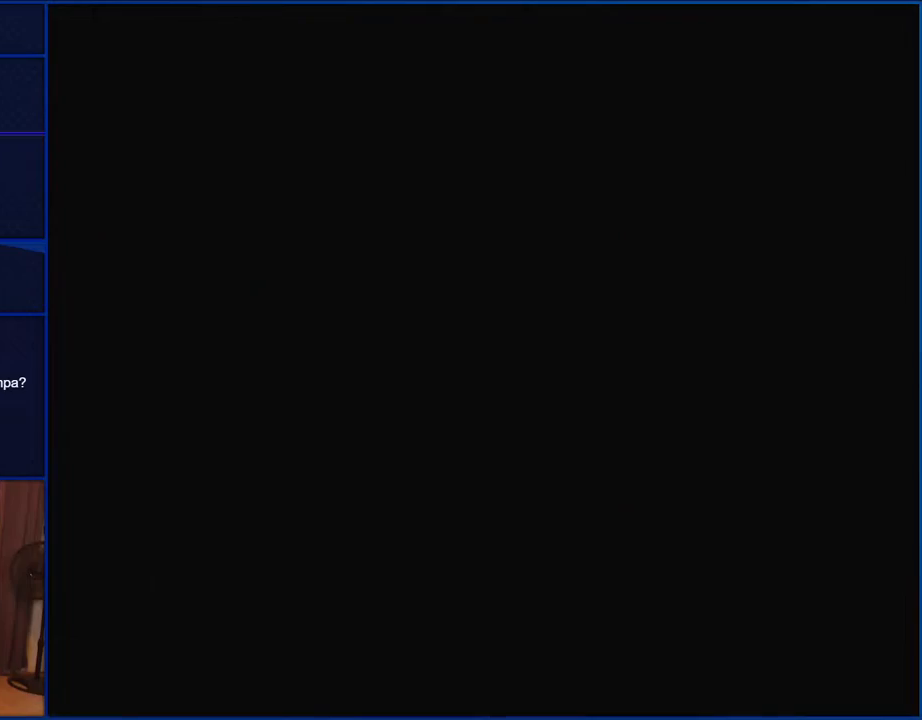
{"buttons": ["Y"], "events": [[183, "B", "up"]]}
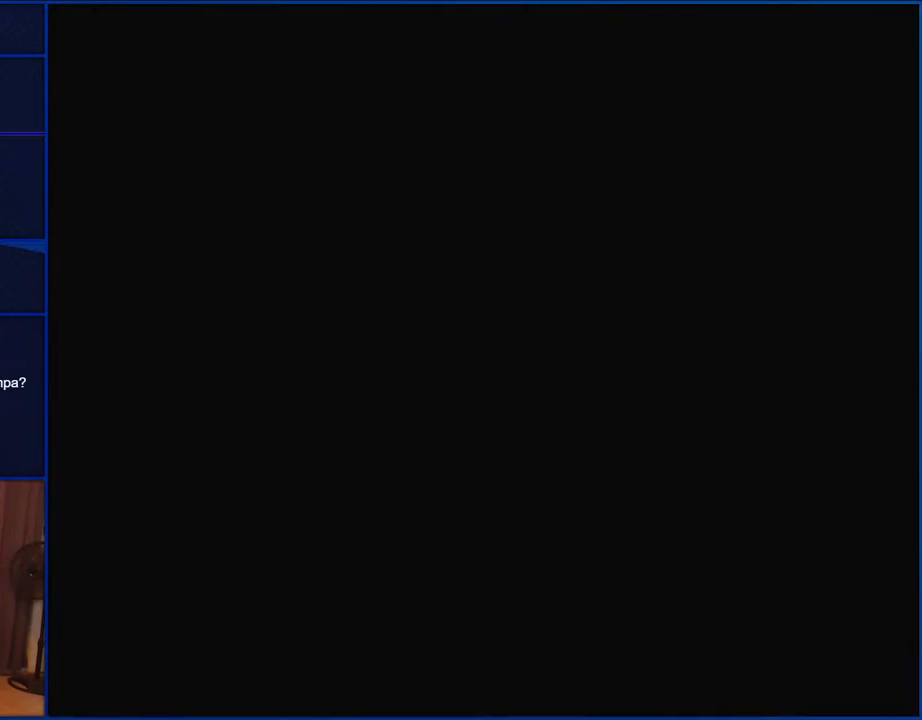
{"buttons": ["Y"], "events": []}
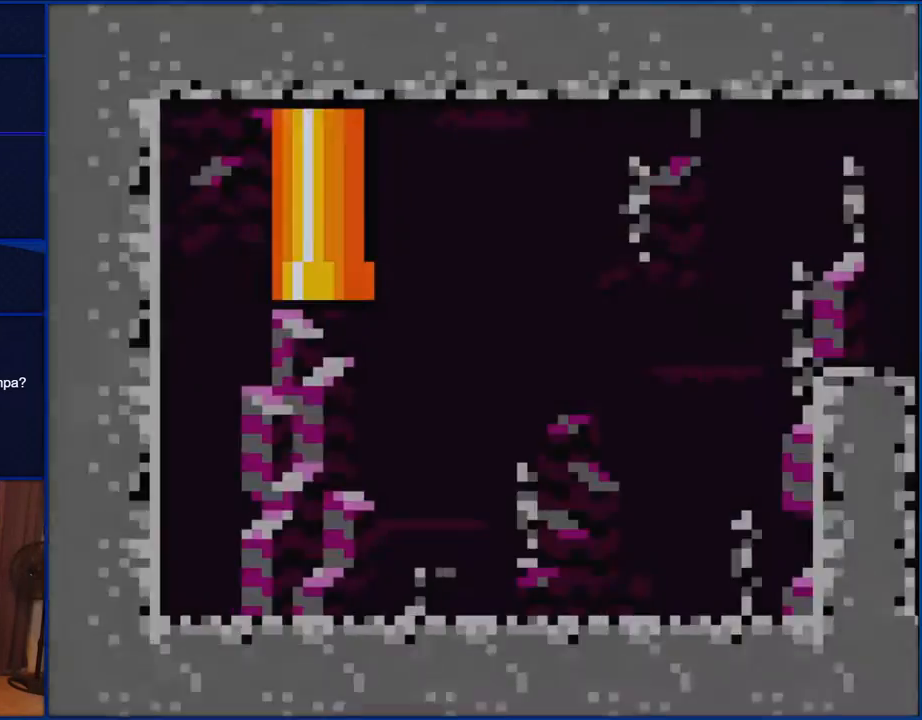
{"buttons": ["Y", "DPAD_RIGHT"], "events": [[317, "DPAD_RIGHT", "down"]]}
==========
**Goal of the exercise**
Each line of the listing above must be given again exactly; the pictures are to be left out.

**Response to this exercise**
{"buttons": ["Y"], "events": [[183, "B", "up"]]}
{"buttons": ["Y"], "events": []}
{"buttons": ["Y", "DPAD_RIGHT"], "events": [[317, "DPAD_RIGHT", "down"]]}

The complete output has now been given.